Neuroimaging is considered unnecessary for primary headache such as migraine, cluster headache, and tension-type headache.1 According to Oved Daniel, MD, a neurologist and headache specialist at Laniado Hospital in Israel, “Usually, no investigations are necessary, as the diagnosis of a migraine is clinical. However, in some atypical cases, we might want to send the patient for a CT scan or an MRI to rule out migraine-mimicking etiologies, especially if there are focal neurologic signs on the patient's neurological examination.”

Instead of taking the default option of ordering neuroimaging, clinicians are advised to first examine patient history and physical findings, looking for red flags that may require further examination.4

Patient history characteristics indicating neuroimaging necessity:

  • Worsening headaches
  • Prolonged fever
  • New headaches in a person with cancer
  • Headaches in patients with a weak immune system
  • New headaches in people over 50 years old
  • Medication is ineffective
  • Prolonged headache after an injury

Physical characteristics indicating neuroimaging necessity:

  • Eye swelling or pupil abnormalities
  • Double vision or vision loss
  • Abnormal reflexes
  • Unsteady walking
  • Weakness on one side of the face or body
  • Confusion

Most diagnosed headaches tend to be primary, so clinicians look for clues that may indicate a more serious secondary headache. Even when red flags are identified, some secondary headaches, such as headaches caused by sinusitis, can be easily diagnosed without neuroimaging.

Advantages and Disadvantages of Neuroimaging

MRIs, CT scans, EEGs, and other neuroimaging techniques have facilitated a greater understanding of the human brain and neurologic disorders.5,6 In the case of headache disorders, these scans are advantageous in situations where secondary disorders such as brain tumors and Chiasmal lesions present the same symptoms as migraines, cluster headaches, or tension-type headaches.7 In such cases, neuroimaging is required as a more sensitive diagnostic tool.

However, there are certain risks involved in the use of neuroimaging. When brain scans are not carried out effectively, there is the risk of providing inaccurate information to patients, leaving them unnecessarily worried or underconcerned, depending on the situation. The accuracy of the scan often depends on the quality of the imaging machine and the expertise of the operator. Even with the right conditions, false or misleading results may still occur. Exposure to radiation, allergic reaction to mediums, and necessary sedation for patients who feel claustrophobic can also lead to further complications. Although neuroimaging can be a cost-effective method of diagnosing life-threatening illnesses, overuse in headache disorders is driving up costs for both patients and healthcare providers.

========================================

Exercise details
Extend the passage on neuroimaging for headache beyond its final sentence.

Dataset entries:
========================================

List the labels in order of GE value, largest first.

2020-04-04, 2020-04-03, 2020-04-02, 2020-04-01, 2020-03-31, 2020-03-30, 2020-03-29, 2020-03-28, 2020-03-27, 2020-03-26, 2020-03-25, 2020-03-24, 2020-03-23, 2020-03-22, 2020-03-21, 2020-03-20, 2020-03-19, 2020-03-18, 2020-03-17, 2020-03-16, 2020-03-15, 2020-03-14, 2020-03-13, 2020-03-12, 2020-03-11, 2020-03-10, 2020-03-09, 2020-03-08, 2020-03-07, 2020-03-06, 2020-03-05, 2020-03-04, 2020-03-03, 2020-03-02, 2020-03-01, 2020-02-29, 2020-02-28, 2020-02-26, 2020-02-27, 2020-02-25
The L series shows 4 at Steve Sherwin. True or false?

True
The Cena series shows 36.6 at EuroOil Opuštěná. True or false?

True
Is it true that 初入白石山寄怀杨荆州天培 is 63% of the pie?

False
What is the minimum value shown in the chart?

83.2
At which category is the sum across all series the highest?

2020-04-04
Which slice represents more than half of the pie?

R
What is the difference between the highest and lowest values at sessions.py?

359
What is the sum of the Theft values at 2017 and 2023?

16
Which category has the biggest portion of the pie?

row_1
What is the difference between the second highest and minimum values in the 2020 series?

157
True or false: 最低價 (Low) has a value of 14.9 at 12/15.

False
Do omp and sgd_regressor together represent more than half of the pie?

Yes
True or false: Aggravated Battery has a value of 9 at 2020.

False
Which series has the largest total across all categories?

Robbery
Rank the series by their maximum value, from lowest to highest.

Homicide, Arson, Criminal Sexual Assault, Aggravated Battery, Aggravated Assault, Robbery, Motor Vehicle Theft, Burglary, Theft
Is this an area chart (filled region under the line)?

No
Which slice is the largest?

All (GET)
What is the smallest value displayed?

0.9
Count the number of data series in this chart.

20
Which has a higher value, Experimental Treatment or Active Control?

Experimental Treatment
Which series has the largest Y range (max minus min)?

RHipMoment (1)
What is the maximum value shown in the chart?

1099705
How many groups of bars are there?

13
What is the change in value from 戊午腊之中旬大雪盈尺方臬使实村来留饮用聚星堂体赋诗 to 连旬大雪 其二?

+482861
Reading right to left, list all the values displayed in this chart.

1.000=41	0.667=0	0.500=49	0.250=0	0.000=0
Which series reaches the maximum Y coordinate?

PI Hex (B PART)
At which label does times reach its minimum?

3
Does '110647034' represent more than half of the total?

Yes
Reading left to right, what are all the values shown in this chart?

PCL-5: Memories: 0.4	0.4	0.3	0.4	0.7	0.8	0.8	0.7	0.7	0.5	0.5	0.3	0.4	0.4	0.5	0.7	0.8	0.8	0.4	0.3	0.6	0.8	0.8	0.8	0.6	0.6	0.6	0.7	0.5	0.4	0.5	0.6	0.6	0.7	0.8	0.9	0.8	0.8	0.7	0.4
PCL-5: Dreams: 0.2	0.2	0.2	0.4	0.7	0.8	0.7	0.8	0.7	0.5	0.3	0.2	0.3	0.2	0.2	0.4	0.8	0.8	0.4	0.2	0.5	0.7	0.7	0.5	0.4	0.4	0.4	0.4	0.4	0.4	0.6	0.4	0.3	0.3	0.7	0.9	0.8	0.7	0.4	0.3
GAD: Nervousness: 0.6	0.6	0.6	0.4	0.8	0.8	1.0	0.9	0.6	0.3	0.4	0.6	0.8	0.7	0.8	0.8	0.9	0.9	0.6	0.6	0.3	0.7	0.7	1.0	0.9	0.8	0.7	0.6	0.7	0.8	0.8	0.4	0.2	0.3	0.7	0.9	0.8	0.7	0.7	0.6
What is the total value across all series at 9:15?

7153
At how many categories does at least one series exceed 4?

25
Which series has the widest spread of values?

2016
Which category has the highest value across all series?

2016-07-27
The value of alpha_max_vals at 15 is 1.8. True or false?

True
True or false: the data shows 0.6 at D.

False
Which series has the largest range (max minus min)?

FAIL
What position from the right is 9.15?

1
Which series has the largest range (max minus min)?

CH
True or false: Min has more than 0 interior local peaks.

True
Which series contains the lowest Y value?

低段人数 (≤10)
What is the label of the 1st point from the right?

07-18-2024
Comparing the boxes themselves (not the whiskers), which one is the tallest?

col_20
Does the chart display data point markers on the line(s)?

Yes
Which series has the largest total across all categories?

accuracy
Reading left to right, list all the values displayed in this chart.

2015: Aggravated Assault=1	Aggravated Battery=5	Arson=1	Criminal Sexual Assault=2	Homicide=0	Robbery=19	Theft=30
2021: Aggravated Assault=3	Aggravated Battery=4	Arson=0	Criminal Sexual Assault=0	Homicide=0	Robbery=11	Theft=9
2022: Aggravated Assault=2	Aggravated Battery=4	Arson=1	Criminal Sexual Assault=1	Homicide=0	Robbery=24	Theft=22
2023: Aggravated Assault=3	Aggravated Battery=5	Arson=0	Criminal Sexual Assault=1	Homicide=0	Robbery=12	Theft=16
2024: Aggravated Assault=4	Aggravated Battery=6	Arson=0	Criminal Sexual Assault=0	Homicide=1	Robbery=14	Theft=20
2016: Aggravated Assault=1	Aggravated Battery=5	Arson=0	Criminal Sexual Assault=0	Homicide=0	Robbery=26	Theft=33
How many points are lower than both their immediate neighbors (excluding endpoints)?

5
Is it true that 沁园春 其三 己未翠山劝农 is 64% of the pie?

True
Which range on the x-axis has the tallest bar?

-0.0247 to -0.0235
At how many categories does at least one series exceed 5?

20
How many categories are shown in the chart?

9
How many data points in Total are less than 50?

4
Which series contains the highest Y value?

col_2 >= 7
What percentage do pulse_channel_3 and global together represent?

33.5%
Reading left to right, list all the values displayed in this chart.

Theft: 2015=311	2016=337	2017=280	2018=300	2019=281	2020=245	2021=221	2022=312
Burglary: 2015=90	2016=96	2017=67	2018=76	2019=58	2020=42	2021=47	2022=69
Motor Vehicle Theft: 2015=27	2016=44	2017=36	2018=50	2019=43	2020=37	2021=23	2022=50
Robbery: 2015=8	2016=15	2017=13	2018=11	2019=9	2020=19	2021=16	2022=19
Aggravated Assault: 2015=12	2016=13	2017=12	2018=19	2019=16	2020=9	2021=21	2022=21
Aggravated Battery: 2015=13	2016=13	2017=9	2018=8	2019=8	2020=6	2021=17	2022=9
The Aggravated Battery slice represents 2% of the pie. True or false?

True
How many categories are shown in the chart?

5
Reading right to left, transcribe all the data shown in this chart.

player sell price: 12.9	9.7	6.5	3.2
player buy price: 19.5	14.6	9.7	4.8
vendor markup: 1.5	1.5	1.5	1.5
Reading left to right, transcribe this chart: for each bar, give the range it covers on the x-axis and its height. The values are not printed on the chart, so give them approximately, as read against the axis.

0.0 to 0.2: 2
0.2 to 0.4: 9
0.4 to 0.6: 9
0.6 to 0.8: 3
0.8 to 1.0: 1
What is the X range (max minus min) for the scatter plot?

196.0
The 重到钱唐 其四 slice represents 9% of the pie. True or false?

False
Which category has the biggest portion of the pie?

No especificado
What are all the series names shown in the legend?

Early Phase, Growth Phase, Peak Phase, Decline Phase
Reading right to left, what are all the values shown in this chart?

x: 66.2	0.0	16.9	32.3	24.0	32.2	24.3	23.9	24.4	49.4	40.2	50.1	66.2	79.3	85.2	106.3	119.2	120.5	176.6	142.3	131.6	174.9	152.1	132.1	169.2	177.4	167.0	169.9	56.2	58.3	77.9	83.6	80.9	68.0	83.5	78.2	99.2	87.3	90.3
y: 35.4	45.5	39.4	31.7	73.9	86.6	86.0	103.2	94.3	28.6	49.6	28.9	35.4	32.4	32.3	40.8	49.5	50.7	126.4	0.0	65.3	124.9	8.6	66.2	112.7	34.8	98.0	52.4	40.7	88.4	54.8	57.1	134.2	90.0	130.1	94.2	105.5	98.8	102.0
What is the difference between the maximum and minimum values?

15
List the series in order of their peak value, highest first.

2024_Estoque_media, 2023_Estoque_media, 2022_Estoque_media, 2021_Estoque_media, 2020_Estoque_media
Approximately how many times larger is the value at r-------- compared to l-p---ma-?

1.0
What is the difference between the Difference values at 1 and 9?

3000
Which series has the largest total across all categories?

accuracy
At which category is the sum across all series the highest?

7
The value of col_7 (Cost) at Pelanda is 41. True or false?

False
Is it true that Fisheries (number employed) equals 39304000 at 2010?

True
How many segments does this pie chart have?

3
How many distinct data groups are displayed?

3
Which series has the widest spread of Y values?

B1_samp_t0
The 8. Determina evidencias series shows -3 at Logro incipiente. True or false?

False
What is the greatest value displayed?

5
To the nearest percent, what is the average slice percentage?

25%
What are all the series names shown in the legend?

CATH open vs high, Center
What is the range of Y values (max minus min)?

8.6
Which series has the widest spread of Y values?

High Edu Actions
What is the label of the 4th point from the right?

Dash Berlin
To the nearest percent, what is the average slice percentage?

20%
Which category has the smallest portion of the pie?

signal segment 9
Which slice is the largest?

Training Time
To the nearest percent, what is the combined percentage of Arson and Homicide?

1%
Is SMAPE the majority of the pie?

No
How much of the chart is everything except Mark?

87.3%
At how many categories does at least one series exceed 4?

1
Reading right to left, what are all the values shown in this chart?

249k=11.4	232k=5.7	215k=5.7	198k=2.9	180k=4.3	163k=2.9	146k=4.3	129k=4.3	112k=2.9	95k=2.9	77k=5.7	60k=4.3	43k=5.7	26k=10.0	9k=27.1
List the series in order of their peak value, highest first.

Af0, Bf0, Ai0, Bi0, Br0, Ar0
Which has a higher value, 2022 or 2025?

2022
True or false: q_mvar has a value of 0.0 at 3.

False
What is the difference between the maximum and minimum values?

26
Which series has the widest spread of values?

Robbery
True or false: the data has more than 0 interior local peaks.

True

========================================

Answer for this exercise
Frequency of Neuroimaging in Hospitals

Findings from a study conducted in a pediatric hospital in the midwestern United States support the need to reduce unnecessary neuroimaging.8 A total of 53 patients underwent neuroimaging for headache complaints, and only two (3.8%) results showed significant intracranial findings requiring neurosurgical intervention. Another study, conducted in the United Kingdom, showed that headache on wakening (HoW) and sleep interruption secondary to headache (SIH) are most likely caused by primary headaches if the patient has a normal clinical and neurologic history.9 Of the 102 pediatric (ages 5-17) patients surveyed, 79 (77%) had HoW, 19 (19%) had SIH, and 4 (4%) presented with both HoW and SIH. Eventual diagnosis included migraines (66%), tension-type headaches (16%), headaches caused by medication abuse (11%), and sinusitis (1%). A total of 101 of these patients underwent neuroimaging. Normal results were found in 97 of the patients, and scans in the remaining 4 showed nonsignificant abnormalities. With no significant outcome from the scans, it was concluded that patient history would have been enough to form a diagnosis.

An even more comprehensive study was conducted among adults in a Chinese hospital.10 A total of 2140 subjects, separated into 1070 healthy controls and 1070 people with primary headache, underwent MRI and CT scans. Only 4 (0.58%) patients with primary headache and 5 (0.73%) healthy controls had significant abnormalities, suggesting that neuroimaging is unnecessary for patients with established primary headache disorders.

Although many studies have demonstrated the overuse of neuroimaging in headache disorders, the rate at which brain scans are conducted remains high. There are 2 key reasons for this:

1. Patient Pressure

Patients presenting with symptoms of migraine and other primary headache disorders may insist on a brain scan for their own peace of mind. Because MRIs are covered by insurance only if recommended by the clinician,11 patients often place pressure on their healthcare provider to authorize the procedure.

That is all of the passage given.